L’interrogation circule en Europe sur le fait de savoir si cette dérive turque n’a pas été alimentée par l’attitude souvent méprisante adoptée à l’égard de ce pays qu’on encourageait à entrer dans l’Union européenne tout en provoquant une course d’obstacles rendant cette adhésion toujours plus lointaine et hors de portée. Erdogan considère certainement que l’Union européenne ne s’est pas comportée avec sincérité à son égard, ce que confirmerait le refus maintenu à la dispense de visas pour ses ressortissants alors même qu’il a fait la preuve de sa responsabilité en accueillant le retour des déplacés auquel il s’était engagé. Mais les milieux sensibles à cette thématique sont en régression en Turquie, parce que ce qui y progresse c’est une islamisation rampante qui s’inscrit parfaitement dans les tendances lourdes de la région et à laquelle ce pays n’avait aucune chance d’échapper. La politique de l’Union européenne, au demeurant peu claire dans la région, n’avait aucune chance de pouvoir contrarier cette évolution qui tient pour l’essentiel à l’environnement régional.

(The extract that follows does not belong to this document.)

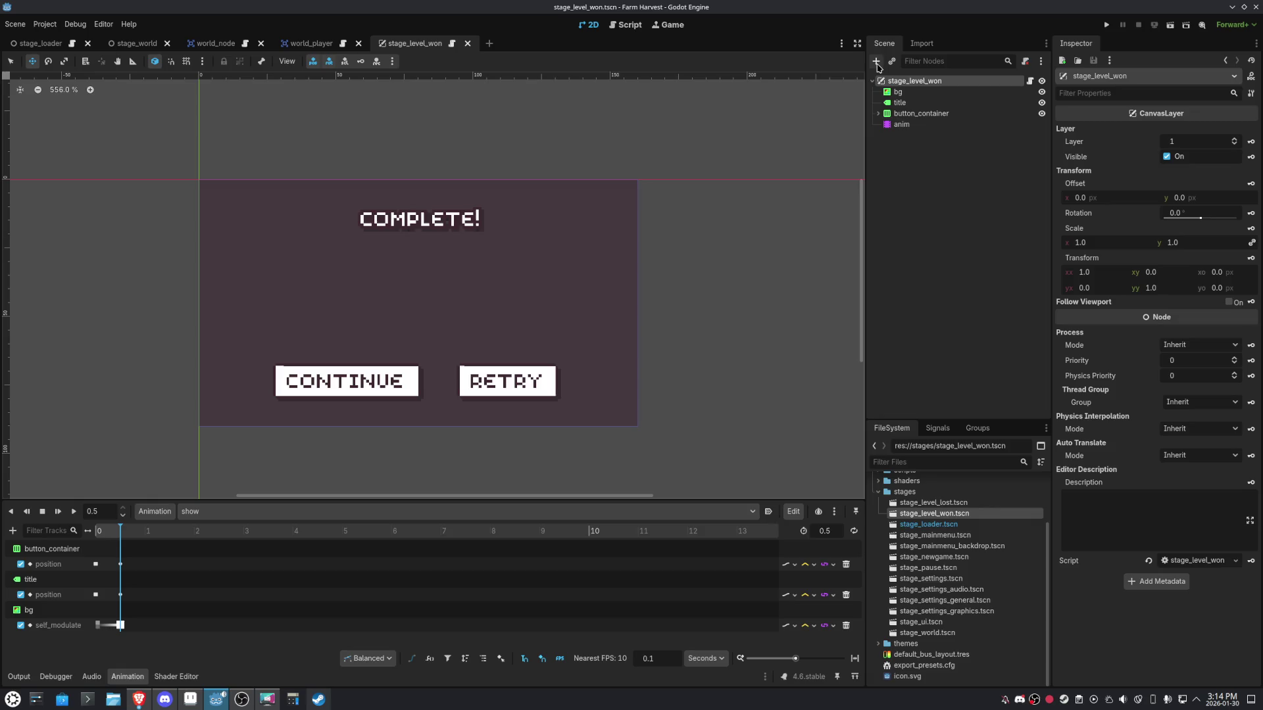
Add a VBoxContainer below the COMPLETE! title and widen it across the panel.
click(876, 60)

Il en découlera certainement une nouvelle diplomatie turque marquée par quelques inflexions nationalistes et anti-occidentales qui exalterait plus la grandeur ottomane que la République d’Atatürk. Mais les fondamentaux structurants comme l’appartenance active à l’Otan ont peu de chances d’être remis en cause. Tout au plus verra-t-on émerger une première dans l’histoire de cette institution, à savoir l’un de ses membres qui s’armerait chez les Russes et s’engagerait dans une coopération technico-militaire ! Mais la coopération avec les Russes sera plus large. Lors de la visite d’Erdogan à Moscou – décidée avant le putsch – les déclarations ont indiqué les grands domaines concernés. D’abord l’énergie et la réactivation de grands projets de gazoducs un temps déjà envisagés. La géographie commande les projets. La Turquie importe la moitié de son gaz de Russie, ce qui constitue une forte dépendance. Les Russes veulent associer la Turquie à la construction d’un gazoduc – le TurkStream – qui passerait sous la Mer noire et remplacerait le projet South Stream abandonné par l’Europe car permettant aux Russes de contourner l’Ukraine. L’objectif reste le même et permettrait aux deux pays d’alimenter et de contrôler l’approvisionnement de l’Europe du Sud. La Turquie bénéficierait de tarifs préférentiels. Au cours de cette rencontre Poutine semble avoir convaincu son interlocuteur de modifier sa position très figée sur la Syrie et le régime d’Assad. La politique turque vis-à-vis de la Syrie sera infléchie, donc moins rigide, ce qui fâchera encore un peu plus les Européens.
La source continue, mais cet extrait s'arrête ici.